● **Directions**
Reproduce word for word the part of the reflection on visiting the 9/11 Memorial below, from "I tried really hard to read" to "of is time.".

(Excerpted passage begins)

The 9/11 Memorial is a deep chasm with falling water. Walking towards where the towers stood I didn’t get the impression of it being significant. In fact around the Memorial was a festive park like atmosphere, much like the rest of New York City, filled with tourists from all around the world. I snaked my way through these crowds. I wanted to stake out my place, remember and reflect, burn a little incense because thats the cultural thing to do.
But there is no place of solitude, which is my overall New York City realization. So I made do, moving with the flow of tourists around the the black stone boundary marking a break in the concrete pavement, identifying where the Twin Towers rose. Except this stone boundary rose to my waist and seemed to run on like any other raised bed for vegetation, except here the sun shone down and mist rose up out of the black bed. This was my first stop in New York City, and I had yet to grasp how you manage large crowds of humans.
I tried really hard to read all the names inscribed on the walls. I tried really hard to take it all in. This place, thousands of miles away from me, impacted my life fourteen years ago in a way that no other event had. Yet, writing a reflection about my visit, which was made possible by Union Theological Seminary’s summer Millennial Leadership Program for faith activists, all I can think of is time.

(Excerpted passage ends)
(Material provided begins)

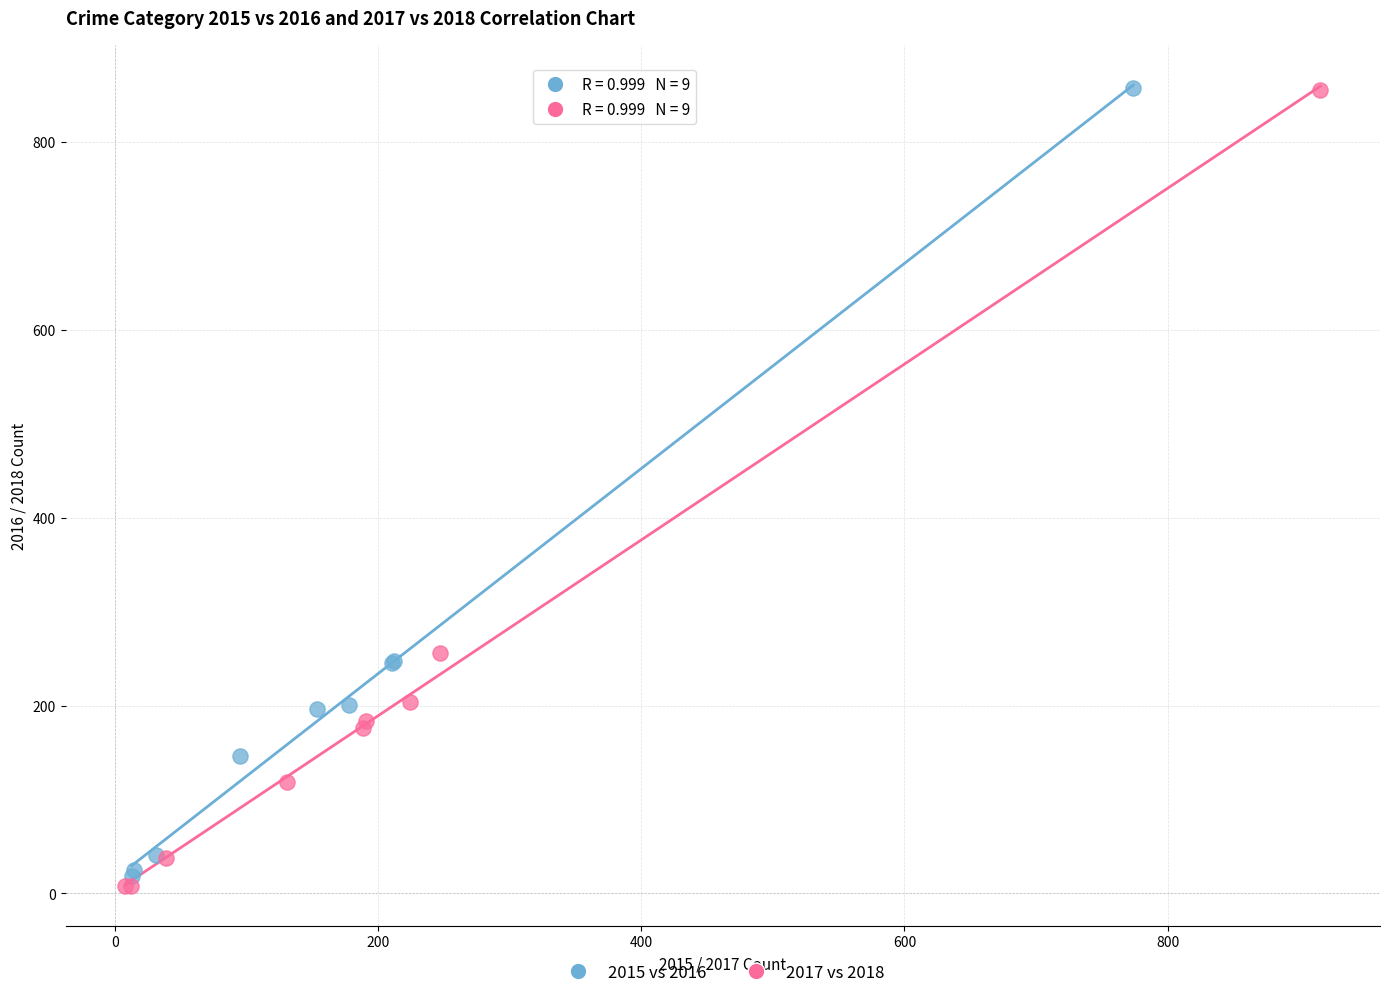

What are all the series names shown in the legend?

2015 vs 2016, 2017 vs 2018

(Material provided ends)

● **Response**
I tried really hard to read all the names inscribed on the walls. I tried really hard to take it all in. This place, thousands of miles away from me, impacted my life fourteen years ago in a way that no other event had. Yet, writing a reflection about my visit, which was made possible by Union Theological Seminary’s summer Millennial Leadership Program for faith activists, all I can think of is time.